---------- DATA TO EXAMINE

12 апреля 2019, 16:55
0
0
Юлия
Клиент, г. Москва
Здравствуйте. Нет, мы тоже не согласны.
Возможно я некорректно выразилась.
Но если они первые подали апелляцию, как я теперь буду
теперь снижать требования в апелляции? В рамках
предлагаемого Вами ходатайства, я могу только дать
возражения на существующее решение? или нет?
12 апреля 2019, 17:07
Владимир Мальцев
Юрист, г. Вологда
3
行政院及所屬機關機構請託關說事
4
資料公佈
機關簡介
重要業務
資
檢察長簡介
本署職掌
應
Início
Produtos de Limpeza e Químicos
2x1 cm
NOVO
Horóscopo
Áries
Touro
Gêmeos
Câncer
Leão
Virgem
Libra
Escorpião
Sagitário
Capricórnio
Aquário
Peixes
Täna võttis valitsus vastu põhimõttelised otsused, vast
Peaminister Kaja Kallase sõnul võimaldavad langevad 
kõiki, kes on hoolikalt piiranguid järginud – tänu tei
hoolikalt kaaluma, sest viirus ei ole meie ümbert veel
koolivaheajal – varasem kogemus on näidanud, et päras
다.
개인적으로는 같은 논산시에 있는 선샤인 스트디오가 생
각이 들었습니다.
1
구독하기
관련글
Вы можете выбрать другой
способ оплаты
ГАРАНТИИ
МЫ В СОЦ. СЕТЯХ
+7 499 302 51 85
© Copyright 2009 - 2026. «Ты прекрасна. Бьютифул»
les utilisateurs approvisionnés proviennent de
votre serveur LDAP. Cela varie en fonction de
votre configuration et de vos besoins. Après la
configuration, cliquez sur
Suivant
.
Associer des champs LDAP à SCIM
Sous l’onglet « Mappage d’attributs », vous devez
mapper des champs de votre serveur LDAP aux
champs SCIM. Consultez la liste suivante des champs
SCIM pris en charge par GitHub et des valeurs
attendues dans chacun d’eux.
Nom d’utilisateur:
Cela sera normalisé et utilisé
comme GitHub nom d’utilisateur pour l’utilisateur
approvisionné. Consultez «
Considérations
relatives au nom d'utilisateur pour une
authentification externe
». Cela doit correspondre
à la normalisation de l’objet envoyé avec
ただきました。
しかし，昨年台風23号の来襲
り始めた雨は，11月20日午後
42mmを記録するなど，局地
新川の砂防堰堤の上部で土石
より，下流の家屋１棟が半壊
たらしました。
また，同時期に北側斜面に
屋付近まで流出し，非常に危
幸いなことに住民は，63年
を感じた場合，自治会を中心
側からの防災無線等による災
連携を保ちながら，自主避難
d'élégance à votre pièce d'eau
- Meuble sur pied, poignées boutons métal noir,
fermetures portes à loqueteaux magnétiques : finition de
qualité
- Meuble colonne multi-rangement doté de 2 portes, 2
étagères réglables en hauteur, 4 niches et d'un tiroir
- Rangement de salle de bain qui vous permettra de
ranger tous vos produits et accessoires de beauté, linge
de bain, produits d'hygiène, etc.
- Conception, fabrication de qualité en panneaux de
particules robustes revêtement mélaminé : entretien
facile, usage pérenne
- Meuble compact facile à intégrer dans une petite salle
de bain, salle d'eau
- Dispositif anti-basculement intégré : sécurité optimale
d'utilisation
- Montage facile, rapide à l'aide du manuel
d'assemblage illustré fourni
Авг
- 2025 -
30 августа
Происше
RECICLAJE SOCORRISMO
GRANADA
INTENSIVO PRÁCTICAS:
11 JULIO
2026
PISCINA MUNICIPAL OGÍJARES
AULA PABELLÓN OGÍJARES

--------------------

#### [ACTION ITEM]
Find and copy each line above that includes the string "Consultez".

#### [YOUR RESPONSE]
champs SCIM. Consultez la liste suivante des champs
approvisionné. Consultez «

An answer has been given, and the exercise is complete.